(Material provided)
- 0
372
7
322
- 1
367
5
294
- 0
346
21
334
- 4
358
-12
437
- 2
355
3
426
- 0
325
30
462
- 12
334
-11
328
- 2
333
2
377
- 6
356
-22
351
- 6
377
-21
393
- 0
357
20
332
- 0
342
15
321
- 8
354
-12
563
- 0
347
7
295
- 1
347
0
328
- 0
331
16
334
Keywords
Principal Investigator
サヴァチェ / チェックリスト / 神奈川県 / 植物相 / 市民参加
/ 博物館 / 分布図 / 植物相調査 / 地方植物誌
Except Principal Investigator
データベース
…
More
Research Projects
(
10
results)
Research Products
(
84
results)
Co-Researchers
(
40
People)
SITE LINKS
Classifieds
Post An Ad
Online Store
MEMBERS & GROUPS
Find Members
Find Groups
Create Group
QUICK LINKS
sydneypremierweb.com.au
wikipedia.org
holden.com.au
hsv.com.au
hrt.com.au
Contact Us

(Assigned task) Pick out every line in the items above that contains the string "Principal" and copy each of those lines in full.

(Written solution)
Principal Investigator
Except Principal Investigator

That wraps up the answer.